"Elbette sen her şeye kadirsin yâ Rabbi!.."
04/04/2019 Perşembe Köşe yazarı V.T
"Dostlardan duâ etmelerini istiyoruz. Yâ Rabbi!
Nûrumuzu tamamla ve bizi mağfiret eyle."
İshak Sindî hazretleri Sind’de (şimdiki Pakistan’da) yetişen
büyük velîlerdendir. Hicri onbirinci asrın ortalarında vefât etti. İmâm-ı
Rabbânî hazretlerine, büyük bir şevk, ihlâs ve yalvarmakla dolu bir mektup
yazarak, kavuştuğu ihsânları, hâlleri bildirdi. Yazdığı mektuba ayrıca bir
vâkasını da ilâve etmiş olup, yazdığı vâka aynen şöyle idi:
“Allahü teâlânın rahmetinden ümitli olan, bu kıymetsiz,
değersiz fakir, Mûsâ oğlu İshak, arz ederim ki; hâlim Şeyh Kerîmüddîn’in yüksek
nazarları inâyetiyle, başka bir hâle dönünce, aynı hâl esnasında vâki olan,
kalpteki tasavvurda hidâyet rehberi devranın kutbu, efendilerin efendisi,
üstadların üstadı, mürşidlerin mürşidi, Şeyh Ahmed-i Serhendî hazır oldular. Bu
murâkabe esnasında kalemi aldılar. Yazdılar ve şu birkaç kelimeyi bu fakirin
eline verdiler. Çok yüksek teveccüh buyurdular.” İshak Sindî yazdığı mektûbu
hazret-i İmâm’a gönderdi, İmâm-ı Rabbânî hazretleri de İshak Sindî’nin bu
mektubuna cevap olarak şu mektubu yazdılar:
“Allahü teâlâya hamd olsun. Sevdiği, seçtiği kullarına
selâmlar olsun. Rahmi Ali ile gönderdiğiniz mektup geldi. Zevk ve şevkle ilgili
yazılar olduğu için, sevinmemize sebep oldu. Ayrı bir kâğıtta yazılı olan
vakayı okuyunca, yine sevindim. Böyle vakalar müjdecidirler. Çalışmak lâzımdır
ki, böyle vakalar, duymaktan, işitmekten çıkıp, hâl ve fiil hâlini alsınlar.

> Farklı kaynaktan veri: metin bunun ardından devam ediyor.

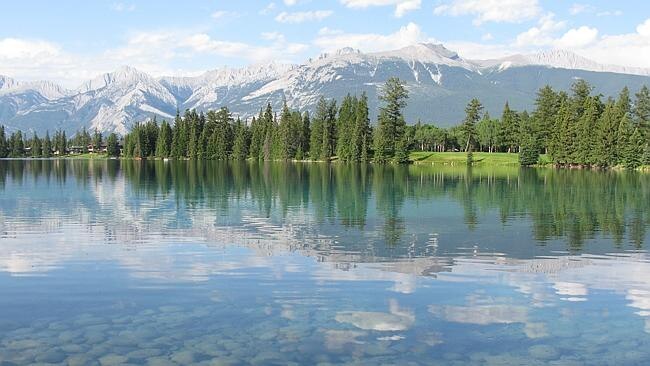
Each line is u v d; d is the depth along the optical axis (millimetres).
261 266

Bugün kusurları düzeltmek mümkündür. Fırsatı ganîmet bilmeli ve tehir etmemeli,
sonraya bırakmamalıdır. Hazret-i Hâce Ubeydüllah-i Ahrâr (kuddise sirruh)
buyurdular ki:
-Dervişlerle bir arada oturuyorduk. Cuma gününde duâların
reddolunmadığı saatten konuşuluyordu ve diyorlardı ki: 'Eğer bu saat bilinse,
bu saatte Allahü teâlâdan ne isterdiniz?' Herkes bir şeyler söyledi. Sıra
bana gelince; (Cemiyyet sahiplerinin [evliyânın] sohbetini istemek en iyisidir,
çünkü, bütün saadetler bundadır) dedim. Mektuplarımızdan bir kısmını
talebelerim istinsah edip (çoğaltıp) Rahmi Ali’ye verdiler. Allahü teâlâ,
onlardan faydalanmanızı nasip etsin! Şeyh Kerîmüddîn geleli epey zaman
oldu. Herhâlde kendisi size mektup yazar. Vaziyetimiz iyidir. Dostlardan duâ
etmelerini istiyoruz. Yâ Rabbi! Nûrumuzu tamamla ve bizi mağfiret eyle. Elbette
sen her şeye kadirsin. Allah yolunda gidenlere ve Peygamberimize (sallallahü
aleyhi ve sellem) uyanlara selâmlar olsun.”